Jika upaya ini masih belum cukup menangkal rasa kantuk, mari kita lakukan aktivitas gerakan kecil yang tidak mengganggu jamaah lain. Misalnya dengan menyatukan jari-jari tangan sambil mempertemukan kedua ibu jari. Gerak-gerakkan kedua ibu jari secara halus sehingga saling bergesekan, menimbulkan sensasi yang menghalangi rasa kantuk. Cara lain adalah menempelkan ujung lidah ke langit-langit rongga mulut, kemudian gerak-gerakkan dengan halus sehingga menimbulkan sensasi yang bisa menghambat menurunnya gelombang otak. Kedua contoh gerakan ini Insya Allah cukup efektif tanpa terlihat jamaah lain sehingga tidak mengganggu kekhusyu’an jamaah di kanan kiri kita. Hentikan gerakan-gerakan itu saat kita sudah bisa menghilangkan kantuk, lakukan lagi saat rasa kantuk datang lagi.

Kita selalu diingatkan untuk mendengarkan, memperhatikan dan mengikuti Khotib agar mendapat rahmat. Bukankah mendapat rahmat Allah SWT adalah tujuan kita beribadah? Kita selalu diingatkan untuk menghindari berbicara atau bercakap-cakap saat mendengarkan khutbah. Bahkan mengingatkan orang lain yang sedang berbicara pun termasuk hal yang harus dihindari. Pesan ini termasuk upaya untuk mempertahankan state kita agar kita tidak kembali pada gelombang Beta yang berarti pula kita meninggalkan state Ibadah. Saat kita berbicara, bercakap-cakap, menanggapi percakapan, bahkan sekadar mengingatkan orang lain dengan perkataan ”Diam”, maka dapat dipastikan saat itu kita kehilangan kekhusyu’an mendengarkan dan memperhatikan khutbah.

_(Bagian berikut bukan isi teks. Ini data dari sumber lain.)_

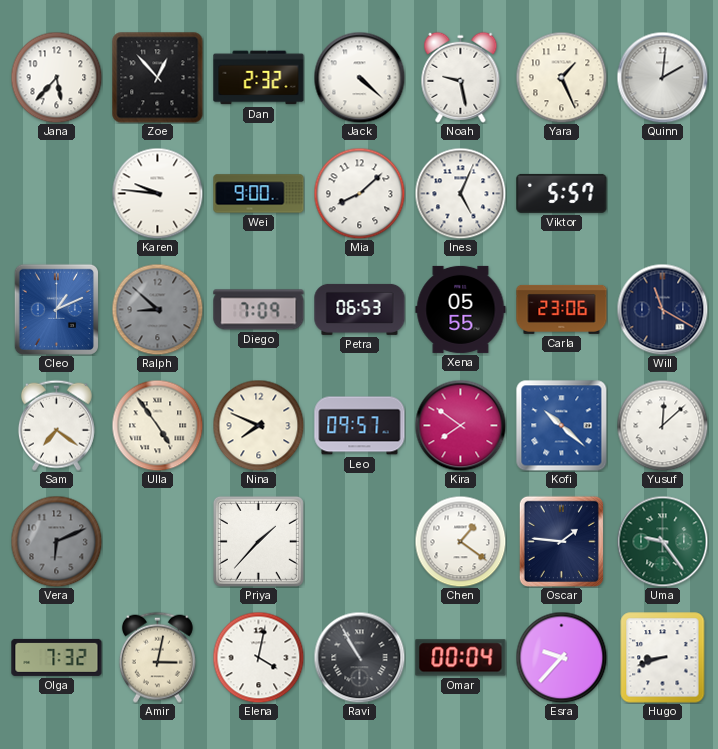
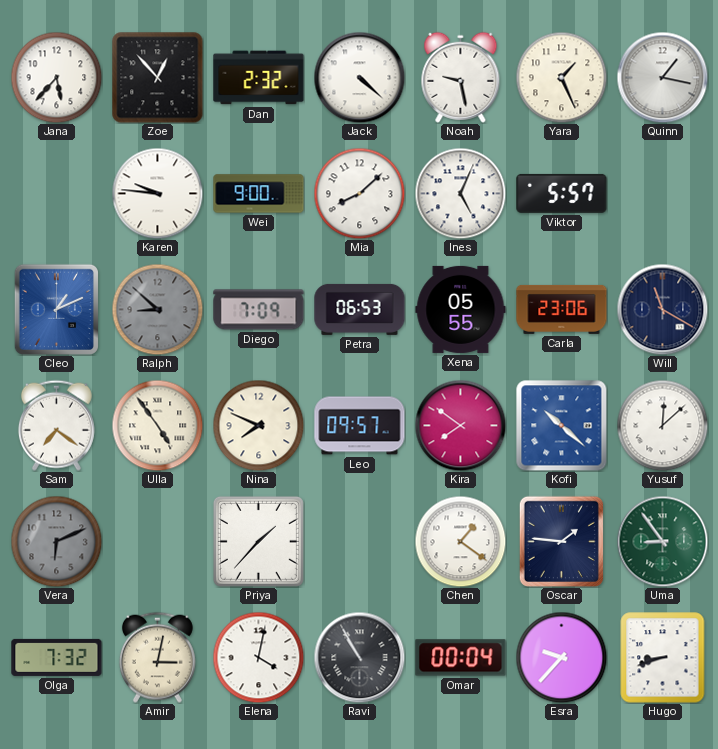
Quinn: 2:01 -> 1:17
Uma: 9:24 -> 8:54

Karena itu, untuk menghindari gangguan yang kedua, yaitu kemungkinan bangkitnya gelombang otak ke Beta, mari kita pertahankan pandangan, pendengaran dan perhatian kita hanya pada khutbah. Afirmasikan pada diri, ”Saat ini saya fokus mendengarkan, memperhatikan dan mengambil manfaat khutbah ini. Suara-suara yang lain hanya membuat saya semakin fokus pada khutbah. Setiap kata-kata khotib yang saya dengarkan, semakin membuat saya semakin fokus mengikuti khutbah dan memperoleh manfaat untuk diri saya”. Cukup dua tiga kali kita mengucapkan afirmasi dalam hati, selanjutnya kita tinggal menikmati efeknya, yaitu semakin fokus dan khusyu’ serta mengambil manfaat yang sebesar-besarnya dari khutbah yang kita dengarkan.

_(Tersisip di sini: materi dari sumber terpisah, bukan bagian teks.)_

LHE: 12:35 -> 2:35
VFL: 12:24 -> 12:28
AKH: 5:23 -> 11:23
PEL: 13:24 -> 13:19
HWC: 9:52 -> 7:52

Insya Allah, dengan beberapa cara praktis di atas, kita bisa mempertahankan state Ibadah yang sudah kita bangun secara gradual sejak mendengarkan dan menjawab Adzan, mengambil air wudlu, dan melangkah masuk ke dalam Masjid. Kita mempertahankan state gelombang alpha menuju theta selama mendengarkan khutbah Jumat, dan mempersiapkan untuk masuk ke state gelombang thetha menuju delta, saat melaksanakan Sholat.

Subhanaka laa ’ilmalanaa, illa maa ’alamtana, innaka antal ’aliimul hakiim.